* Exercise objective *
Retype the material below, keeping each line identical.

* Exercise inputs *

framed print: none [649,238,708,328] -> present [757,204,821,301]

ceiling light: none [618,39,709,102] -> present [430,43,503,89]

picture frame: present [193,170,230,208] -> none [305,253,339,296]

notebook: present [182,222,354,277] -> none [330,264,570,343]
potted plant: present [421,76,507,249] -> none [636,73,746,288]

* Task output *
framed print: none [649,238,708,328] -> present [757,204,821,301]

ceiling light: none [618,39,709,102] -> present [430,43,503,89]

picture frame: present [193,170,230,208] -> none [305,253,339,296]

notebook: present [182,222,354,277] -> none [330,264,570,343]
potted plant: present [421,76,507,249] -> none [636,73,746,288]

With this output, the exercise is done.